TO-DO ITEM » When you copy the listing, skip the images and return each line verbatim.

PROVIDED MATERIAL »

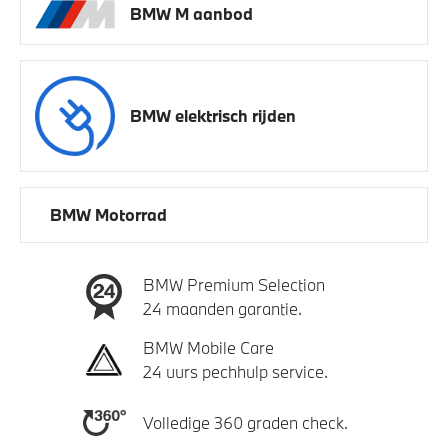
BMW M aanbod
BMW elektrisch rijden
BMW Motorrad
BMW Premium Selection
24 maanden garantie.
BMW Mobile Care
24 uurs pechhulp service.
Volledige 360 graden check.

ANSWER »
BMW M aanbod
BMW elektrisch rijden
BMW Motorrad
BMW Premium Selection
24 maanden garantie.
BMW Mobile Care
24 uurs pechhulp service.
Volledige 360 graden check.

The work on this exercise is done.